Outra questão saber como os americanos se utilizarão dos recursos distribuídos pelo FED para garantir a liquidez. Para um representante de um BC latino-americano, a situação nos Estados Unidos se agravou de maneira preocupante e as previsões são piores que as feitas em janeiro, quando o BIS se reuniu pela última vez. Segundo a avaliação publicada pelo BIS há poucos dias, o mercado de créditos se deteriorou entre janeiro e fevereiro diante da expectativa de recessão nos EUA.
O anúncio da alta do desemprego nos Estados Unidos deve aprofundar ainda mais o temor, além de colocar dúvidas sobre a capacidade do setor financeiro a dar uma resposta ao ambiente de incertezas. Para as autoridades monetárias, está cada vez mais difícil corrigir a falta de regulamentação no setor bancário que originou a crise no mercado de créditos. Meirelles, que faz parte dos debates, conhece bem a situação, já que foi um dos primeiros nos anos 90 a usar mecanismos parecidos aos subprimes quando era presidente do Bank Boston nos Estados Unidos.
Na época, porém, nem a complexidade das operações nem os riscos eram da mesma magnitude. "Estamos todos sendo desafiados. Estamos em águas desconhecidas e o cenário internacional dos bancos está sendo colocado a teste e contestado", afirmou Martin Redrado, presidente do BC argentino.
Para o BIS, um fator que já vem chamando a atenção é a contaminação cada vez mais clara da situação americana nos mercados emergentes, desmistificando a idéia de que, dessa vez, as economias em desenvolvimento estariam isentas da crise.
"A desaceleração generalizada claramente começou a pesar em muitos mercados financeiros emergentes", afirmou a análise do BIS. De acordo com o banco, isso poderia sugerir que a "tolerância para o risco" estariam sendo afetadas entre os investidores. "Investidores aparentemente desafiaram a noção prévia de distanciamento entre a Ásia e os mercados emergentes europeus dos problemas enfrentados nos Estados Unidos", alerta o documento.
Com relação ao Brasil, o BIS admite que ainda há sinais de que o País conseguiu se desprender das demais economias emergentes na turbulência nos mercados financeiros internacional. A questão, para alguns, é saber até quando isso será possível. O motivo dessa diferenciação seria a situação das contas externas. Mas outros não estariam em situação confortável.

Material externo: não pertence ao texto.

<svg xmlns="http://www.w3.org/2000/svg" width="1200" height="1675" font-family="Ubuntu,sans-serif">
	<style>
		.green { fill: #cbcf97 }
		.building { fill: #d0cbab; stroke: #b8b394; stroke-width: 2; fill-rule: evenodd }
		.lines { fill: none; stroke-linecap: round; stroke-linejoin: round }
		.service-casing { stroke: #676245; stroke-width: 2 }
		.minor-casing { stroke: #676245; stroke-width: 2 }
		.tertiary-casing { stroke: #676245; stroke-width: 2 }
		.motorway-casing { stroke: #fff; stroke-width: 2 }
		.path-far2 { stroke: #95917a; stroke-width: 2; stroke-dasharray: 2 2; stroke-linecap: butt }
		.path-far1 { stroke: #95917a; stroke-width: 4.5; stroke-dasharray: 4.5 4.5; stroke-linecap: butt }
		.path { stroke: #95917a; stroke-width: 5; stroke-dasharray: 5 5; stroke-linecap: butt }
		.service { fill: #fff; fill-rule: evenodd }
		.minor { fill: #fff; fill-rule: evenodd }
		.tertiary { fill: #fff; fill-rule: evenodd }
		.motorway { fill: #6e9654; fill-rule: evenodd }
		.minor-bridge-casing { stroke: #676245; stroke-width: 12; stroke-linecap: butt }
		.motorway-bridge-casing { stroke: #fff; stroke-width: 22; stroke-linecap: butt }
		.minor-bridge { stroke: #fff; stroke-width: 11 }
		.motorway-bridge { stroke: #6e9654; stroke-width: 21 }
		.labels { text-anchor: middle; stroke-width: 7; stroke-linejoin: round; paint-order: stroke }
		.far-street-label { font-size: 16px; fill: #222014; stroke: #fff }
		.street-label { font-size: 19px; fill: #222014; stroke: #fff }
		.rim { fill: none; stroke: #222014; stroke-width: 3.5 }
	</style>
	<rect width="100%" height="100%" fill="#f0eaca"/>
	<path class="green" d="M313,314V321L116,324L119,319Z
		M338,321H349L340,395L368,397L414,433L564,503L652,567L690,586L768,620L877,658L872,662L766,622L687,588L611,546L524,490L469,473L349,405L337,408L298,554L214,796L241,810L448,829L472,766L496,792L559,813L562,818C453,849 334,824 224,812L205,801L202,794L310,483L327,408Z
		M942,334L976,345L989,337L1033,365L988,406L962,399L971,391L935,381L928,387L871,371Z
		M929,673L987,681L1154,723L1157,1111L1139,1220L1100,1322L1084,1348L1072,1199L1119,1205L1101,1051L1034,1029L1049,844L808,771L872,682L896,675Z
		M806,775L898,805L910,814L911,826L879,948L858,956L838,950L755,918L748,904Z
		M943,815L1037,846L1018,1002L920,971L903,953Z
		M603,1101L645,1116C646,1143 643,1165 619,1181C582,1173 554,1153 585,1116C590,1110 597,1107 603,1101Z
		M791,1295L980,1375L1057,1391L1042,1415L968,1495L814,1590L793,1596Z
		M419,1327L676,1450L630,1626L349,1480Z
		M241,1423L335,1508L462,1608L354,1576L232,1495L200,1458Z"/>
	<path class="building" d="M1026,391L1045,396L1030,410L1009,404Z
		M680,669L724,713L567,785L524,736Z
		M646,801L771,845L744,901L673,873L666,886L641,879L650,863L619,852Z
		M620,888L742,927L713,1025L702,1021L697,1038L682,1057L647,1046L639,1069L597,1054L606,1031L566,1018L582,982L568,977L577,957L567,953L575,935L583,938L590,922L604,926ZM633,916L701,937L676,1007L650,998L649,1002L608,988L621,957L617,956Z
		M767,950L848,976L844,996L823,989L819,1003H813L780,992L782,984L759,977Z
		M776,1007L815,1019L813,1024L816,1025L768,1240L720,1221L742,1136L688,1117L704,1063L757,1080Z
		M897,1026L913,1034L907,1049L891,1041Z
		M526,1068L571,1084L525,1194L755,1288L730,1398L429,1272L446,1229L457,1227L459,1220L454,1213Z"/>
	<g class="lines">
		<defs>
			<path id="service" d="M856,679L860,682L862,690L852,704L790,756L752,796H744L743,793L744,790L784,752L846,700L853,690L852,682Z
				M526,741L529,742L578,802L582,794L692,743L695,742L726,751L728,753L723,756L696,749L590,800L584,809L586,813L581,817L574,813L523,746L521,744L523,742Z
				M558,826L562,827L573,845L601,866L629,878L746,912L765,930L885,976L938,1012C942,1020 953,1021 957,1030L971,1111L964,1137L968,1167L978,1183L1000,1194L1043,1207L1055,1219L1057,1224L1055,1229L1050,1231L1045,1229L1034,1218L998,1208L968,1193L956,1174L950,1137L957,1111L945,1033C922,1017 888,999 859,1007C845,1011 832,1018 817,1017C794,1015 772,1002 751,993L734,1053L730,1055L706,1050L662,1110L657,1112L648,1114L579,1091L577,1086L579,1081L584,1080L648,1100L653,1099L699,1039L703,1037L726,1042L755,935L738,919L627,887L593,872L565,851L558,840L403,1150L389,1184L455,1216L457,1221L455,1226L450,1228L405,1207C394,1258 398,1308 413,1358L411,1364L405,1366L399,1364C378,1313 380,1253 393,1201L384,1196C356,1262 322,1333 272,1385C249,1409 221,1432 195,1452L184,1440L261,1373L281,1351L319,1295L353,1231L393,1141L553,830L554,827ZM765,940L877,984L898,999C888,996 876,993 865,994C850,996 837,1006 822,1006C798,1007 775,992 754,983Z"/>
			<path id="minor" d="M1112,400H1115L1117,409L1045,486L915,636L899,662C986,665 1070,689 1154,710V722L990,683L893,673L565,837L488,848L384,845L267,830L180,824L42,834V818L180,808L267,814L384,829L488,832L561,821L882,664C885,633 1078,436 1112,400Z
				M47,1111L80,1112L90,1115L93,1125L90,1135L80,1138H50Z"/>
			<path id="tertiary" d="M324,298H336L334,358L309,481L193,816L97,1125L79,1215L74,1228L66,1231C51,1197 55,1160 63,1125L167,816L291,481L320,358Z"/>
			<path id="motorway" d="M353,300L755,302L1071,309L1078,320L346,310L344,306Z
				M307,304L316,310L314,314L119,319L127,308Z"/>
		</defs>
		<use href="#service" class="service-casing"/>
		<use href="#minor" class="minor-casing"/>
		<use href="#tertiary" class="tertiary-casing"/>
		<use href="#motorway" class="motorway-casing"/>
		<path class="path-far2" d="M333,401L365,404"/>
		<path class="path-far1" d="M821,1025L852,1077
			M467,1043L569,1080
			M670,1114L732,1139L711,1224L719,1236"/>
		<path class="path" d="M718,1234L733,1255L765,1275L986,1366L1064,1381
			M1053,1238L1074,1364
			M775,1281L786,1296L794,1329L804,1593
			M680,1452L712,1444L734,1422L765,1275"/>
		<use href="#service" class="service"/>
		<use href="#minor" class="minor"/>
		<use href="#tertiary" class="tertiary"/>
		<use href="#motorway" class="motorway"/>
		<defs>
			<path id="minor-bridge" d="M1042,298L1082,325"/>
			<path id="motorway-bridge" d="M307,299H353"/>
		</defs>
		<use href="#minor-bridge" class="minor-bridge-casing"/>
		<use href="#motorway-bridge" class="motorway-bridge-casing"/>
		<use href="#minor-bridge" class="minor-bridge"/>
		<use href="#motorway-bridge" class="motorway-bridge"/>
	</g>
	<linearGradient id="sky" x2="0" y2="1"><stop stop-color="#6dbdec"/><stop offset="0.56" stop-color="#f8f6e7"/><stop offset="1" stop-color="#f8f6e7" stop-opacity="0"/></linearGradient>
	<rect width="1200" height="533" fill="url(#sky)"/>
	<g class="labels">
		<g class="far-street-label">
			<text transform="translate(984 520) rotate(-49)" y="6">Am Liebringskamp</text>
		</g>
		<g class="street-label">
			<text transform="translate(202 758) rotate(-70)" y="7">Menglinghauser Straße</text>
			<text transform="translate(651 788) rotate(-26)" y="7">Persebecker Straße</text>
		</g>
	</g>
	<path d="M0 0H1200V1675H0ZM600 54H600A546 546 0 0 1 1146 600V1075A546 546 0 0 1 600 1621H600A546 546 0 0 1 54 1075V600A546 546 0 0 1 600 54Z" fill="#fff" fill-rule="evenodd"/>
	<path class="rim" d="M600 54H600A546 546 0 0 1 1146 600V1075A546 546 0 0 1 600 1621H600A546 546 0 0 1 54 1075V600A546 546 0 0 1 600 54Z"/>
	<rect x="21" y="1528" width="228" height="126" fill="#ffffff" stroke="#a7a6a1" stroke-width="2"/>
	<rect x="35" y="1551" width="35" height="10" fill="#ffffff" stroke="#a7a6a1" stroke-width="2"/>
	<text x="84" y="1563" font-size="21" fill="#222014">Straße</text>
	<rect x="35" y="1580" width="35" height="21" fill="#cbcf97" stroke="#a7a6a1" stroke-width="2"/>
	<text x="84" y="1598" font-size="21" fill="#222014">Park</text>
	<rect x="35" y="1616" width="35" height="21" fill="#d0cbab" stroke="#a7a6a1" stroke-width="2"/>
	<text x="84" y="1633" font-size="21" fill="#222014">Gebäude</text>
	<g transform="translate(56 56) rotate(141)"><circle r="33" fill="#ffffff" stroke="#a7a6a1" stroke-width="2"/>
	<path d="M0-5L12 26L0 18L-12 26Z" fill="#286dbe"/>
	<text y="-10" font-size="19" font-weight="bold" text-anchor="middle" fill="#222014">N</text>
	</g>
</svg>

O BIS lembra que as exportações mexicanas sofrem com uma desaceleração nos EStados UNidos e que certas economias latino-americanas (de menor peso) acabam sendo prejudicadas pela queda de remessas de seus emigrantes que vivem e trabalham nas cidades norte-americanas. Na Ásia, o problema seria o preço de commodities e o ritmo de crescimento global, enquanto no Leste Europeu o desafio é continuar crescendo enquanto os motores da economia da UE - França e Alemanha - dão sinais de exaustão.
Mãos atadas
Uma das soluções indicadas poderia ser a revisão para baixo das taxas de juros, como forma de aquecer a economia. Mas esse opção está praticamente descartada para muitos países. Segundo William White, economista chefe do BIS, há um risco real de que a inflação reapareça como um problema global. "Estamos vendo isso já na alta nos preços de alimentos e energia", afirmou.
"A pressão (inflacionária) não irá acabar tão logo", alertou Guillermo Ortiz, presidente do BC do México. Para autoridades monetárias, não há duvidas de que o dilema entre combater a inflação e evitar a recessão está mais pronunciada hoje. Para governos como os da Europa, a sensação é de estar com as mãos atadas. "Estamos vendo um cenário de redução do ritmo de crescimento e de alta da inflação, aliado a uma crise nos créditos, dólar fraco e petróleo em alta. Não é um cenário que um Banco Central gostaria de ver em seu radar", admitiu uma autoridade monetária sul-americana.